A Palaeolithic axehead was found somewhere in the area. Roman coins were found in 1856 and 1978 in Cocker Beck, and the later finds were dated 308–346 AD. Bishop Bek ordered a tower to be built in Low Coniscliffe in the 13th century; the site is unknown, but it may be the site of the manor house. There is an unknown site of a gallows, pre−1293 AD, south of the Tees, and west of Howden Hill Farm. The extreme south−west end of the present built−up area of the village is probably the site of the old medieval manor house, 1066–1540. The site includes earthwork enclosures, and a 1960s excavation revealed a 15th–16th century round dovecote. There is supposed to be another dovecote here; location unknown. The house at the south−west end of the village, numbers 55–57, is a 17th-century listed building: a roughcast brick and rubble structure with a pantiled roof. This is a pair of houses; once a farmhouse with a cottage on the right. Well Bank House, number 20 near the south−east corner of the village, is a listed building dated around the late 18th to early 19th century.
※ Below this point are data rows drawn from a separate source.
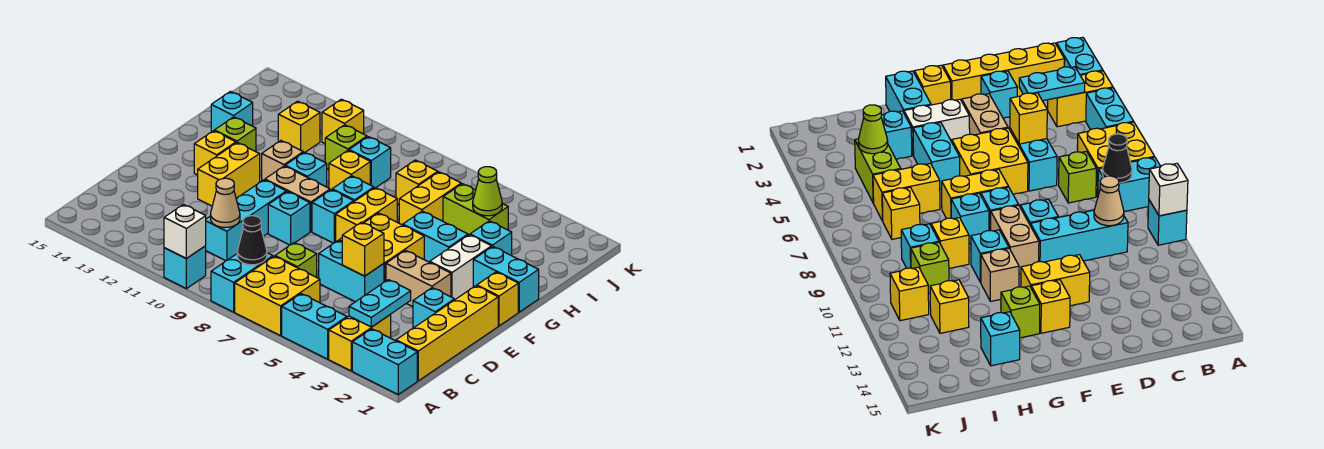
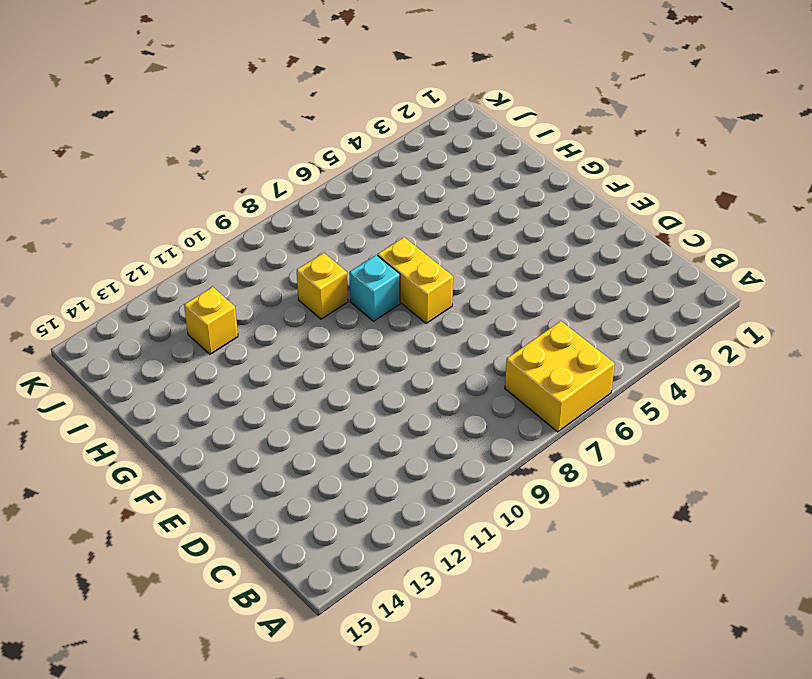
none -> cyan 1x2 brick [352,329,417,394]
none -> yellow 1x2 brick [329,315,391,371]
none -> cyan 1x2 brick [282,294,347,359]
none -> cyan 1x2 brick [211,253,273,312]

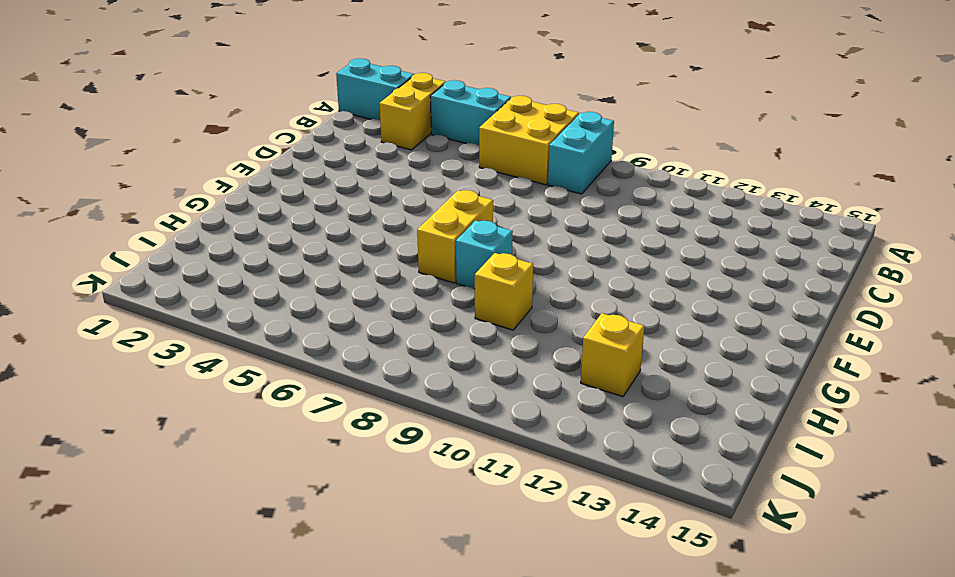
none -> cyan 1x1 brick [164,246,206,289]
none -> yellow 1x4 brick [396,286,498,381]
none -> lime 1x1 brick [275,243,317,277]
none -> cyan 1x3 brick [206,180,286,261]

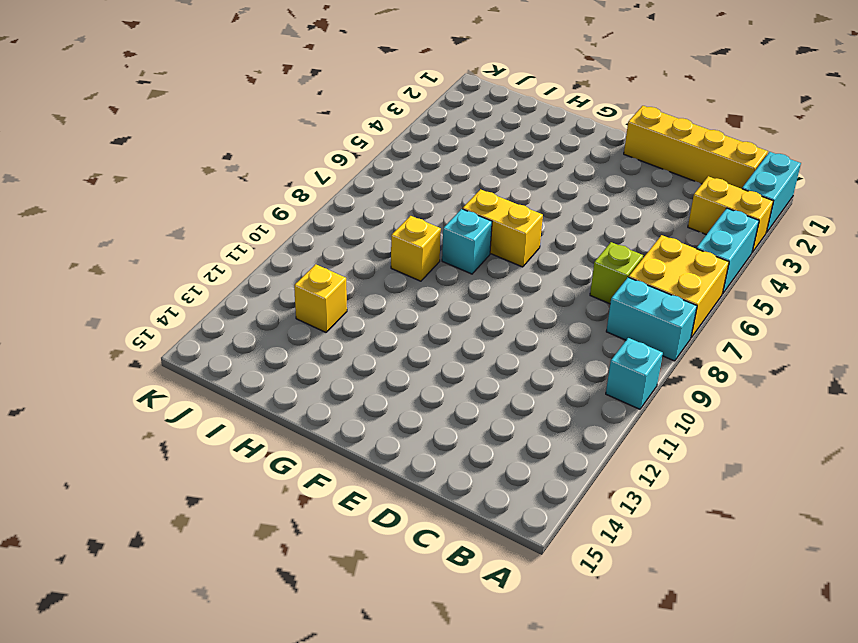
none -> cyan 1x3 brick [206,180,286,261]
none -> cyan 1x1 brick [413,288,454,328]
none -> cyan 1x2 brick [319,241,384,302]
none -> tan 1x2 brick [386,250,451,307]

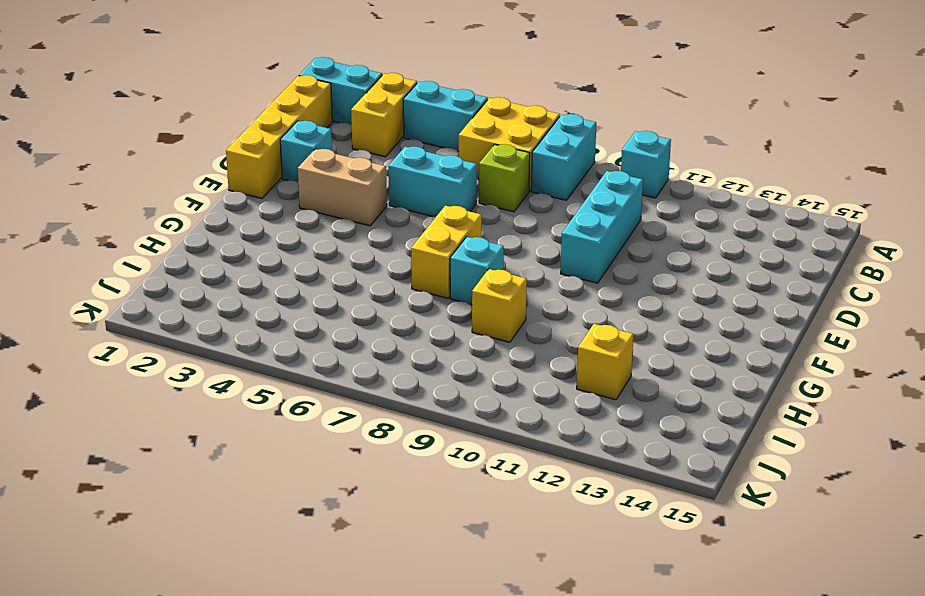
none -> yellow 2x2 brick [339,213,424,282]
none -> cyan 1x1 brick [268,192,310,245]
none -> yellow 1x2 brick [198,143,260,206]
none -> yellow 1x1 brick [477,272,518,326]

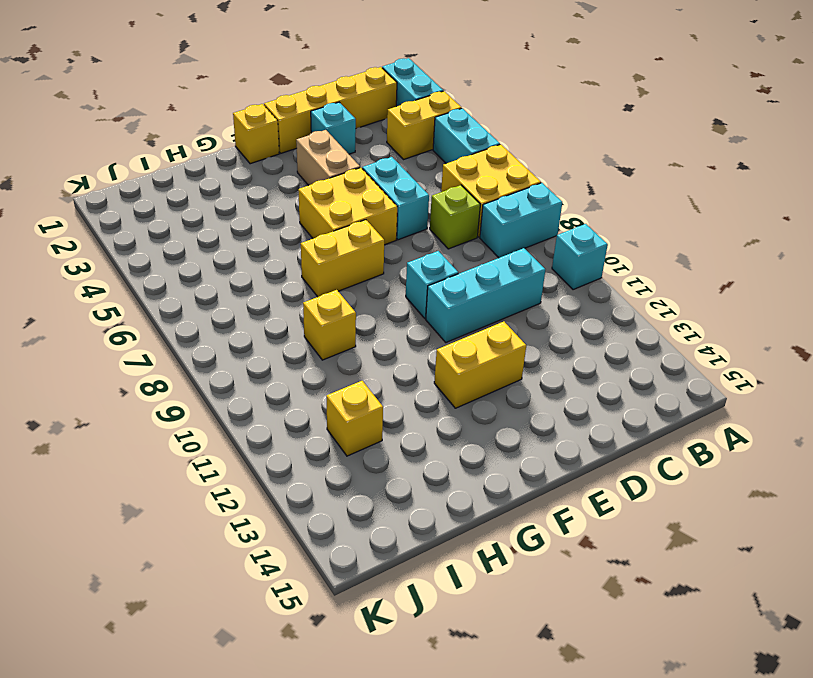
none -> white 1x2 brick [430,235,491,300]
none -> cyan 1x1 brick [312,190,354,243]
none -> tan 1x2 brick [265,166,330,232]
none -> yellow 1x1 brick [194,131,236,175]

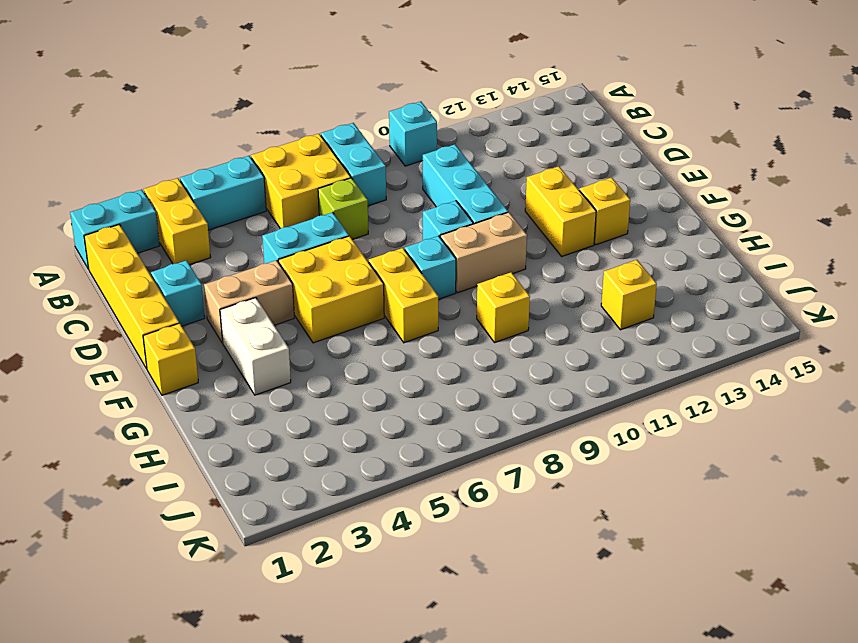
none -> cyan 1x2 brick [473,246,539,312]
none -> cyan 1x2 brick [403,211,468,262]
none -> cyan 1x1 brick [332,176,374,201]
none -> cyan 1x1 brick [285,152,327,187]

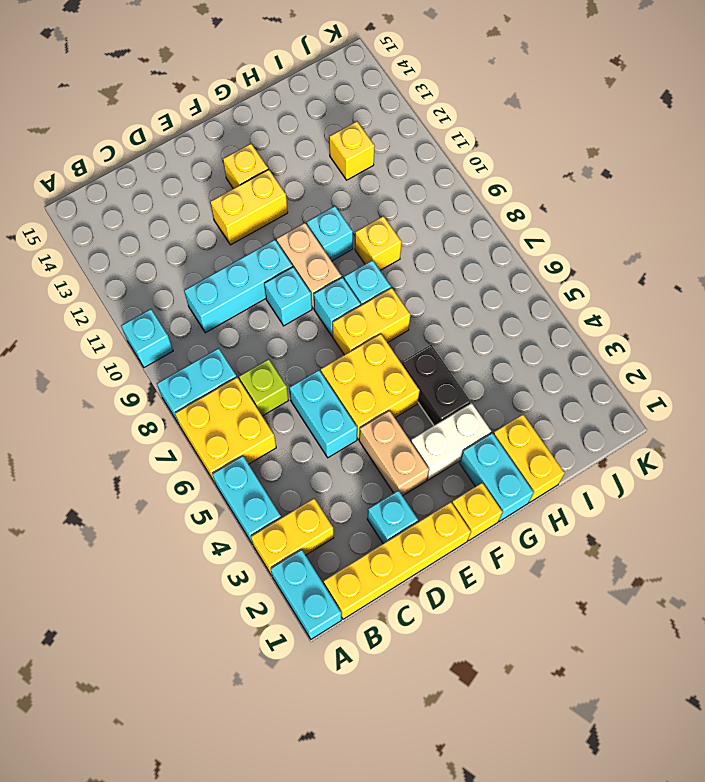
black 1x2 brick [402,345,471,425] -> cyan 1x2 brick [403,211,468,262]
yellow 1x2 brick [493,414,564,502] -> yellow 1x2 brick turned to [399,172,461,225]
none -> tan 1x1 brick [262,141,303,181]
none -> lime 1x1 brick [215,117,256,152]
none -> cyan 1x1 brick [470,221,512,256]
none -> cyan 1x1 brick [211,91,253,132]

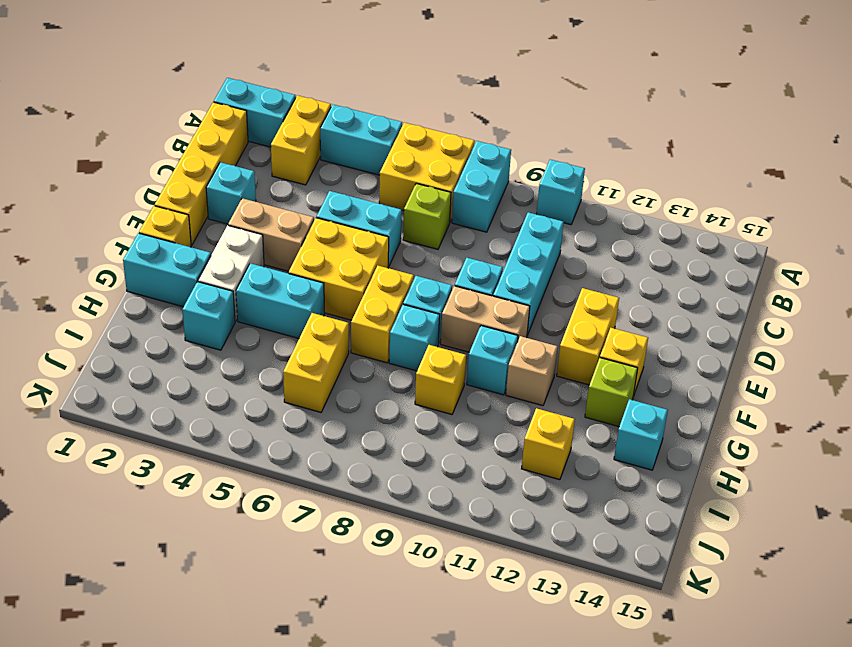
none -> lime 1x2 brick [443,184,508,235]
none -> yellow 1x1 brick [396,160,438,204]
none -> cyan 1x1 brick [349,137,391,188]
none -> lime 1x1 brick [325,125,367,169]

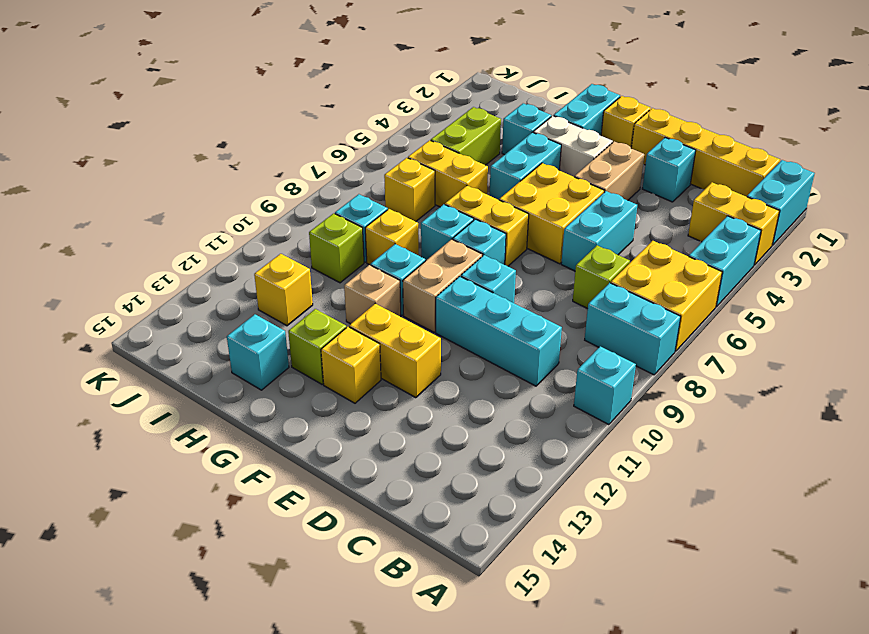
none -> yellow 1x1 brick [322,99,364,143]
none -> white 1x1 brick [164,204,206,259]
none -> cyan 1x2 plate [349,280,411,327]
none -> black 1x1 cone [237,216,267,265]

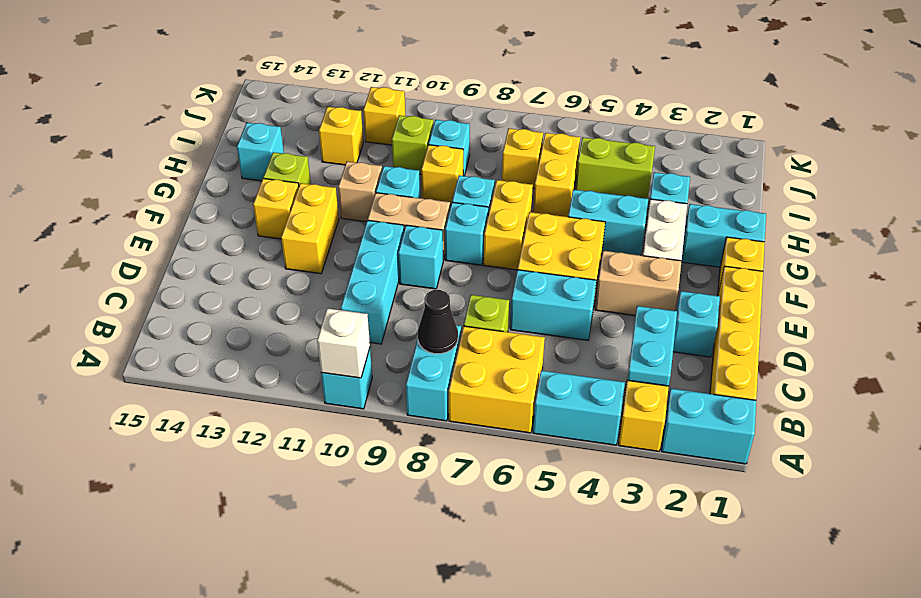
none -> tan 1x1 cone [211,178,240,228]
none -> yellow 1x1 brick [342,222,384,276]
none -> lime 1x1 cone [473,167,503,216]

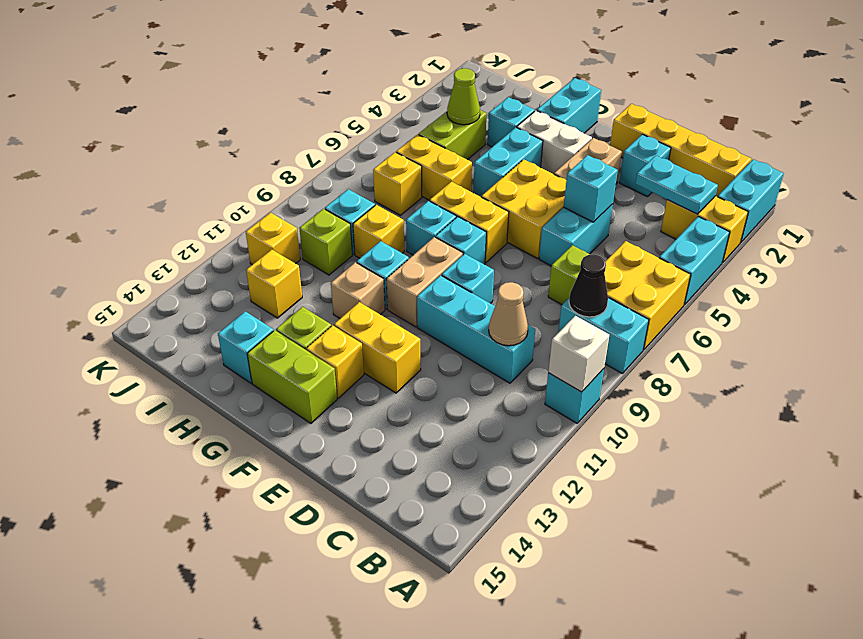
cyan 1x1 brick [564,155,618,222] -> yellow 1x1 brick [342,222,384,276]
lime 1x2 brick [247,330,337,423] -> none
none -> yellow 1x1 brick [477,272,518,326]

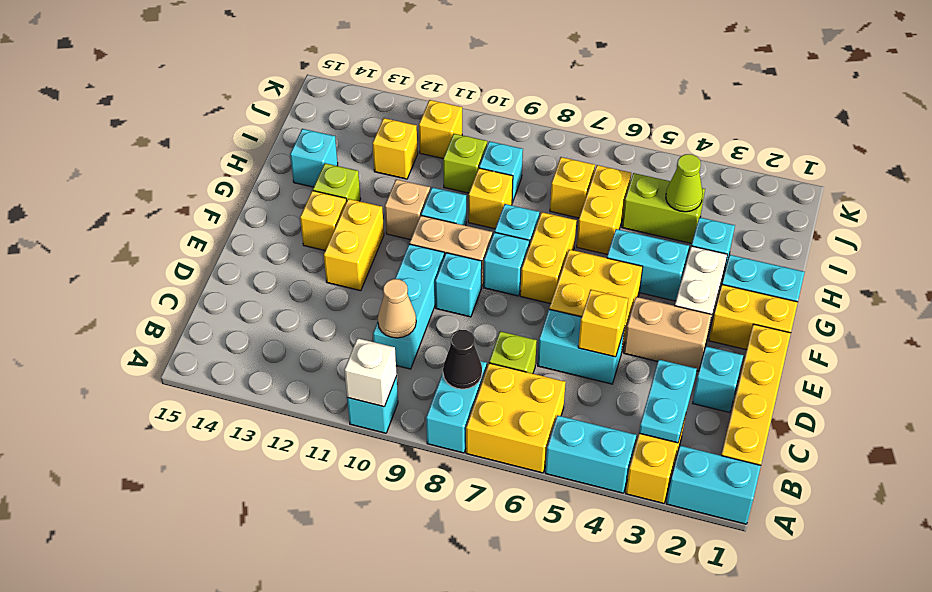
yellow 1x2 brick [709,285,798,350] -> yellow 1x1 brick [477,272,518,326]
Like numbers 55–57 it is built of roughcast rubble with a pantiled roof, and this building contains a 19th-century iron range.

==Low Coniscliffe today==
It is now a dormitory village for Darlington, and there is no school; the nearest post office is at Mowden Park in Darlington. The Baydale Beck Inn serves real ale and permits dogs in the bar.

Just to the east of the village is Tees Cottage Pumping Station, a Victorian pumping station now opened as a museum containing a 1904-built rotative beam engine, and a 1914 gas engine, believed to be the largest working preserved example in Europe.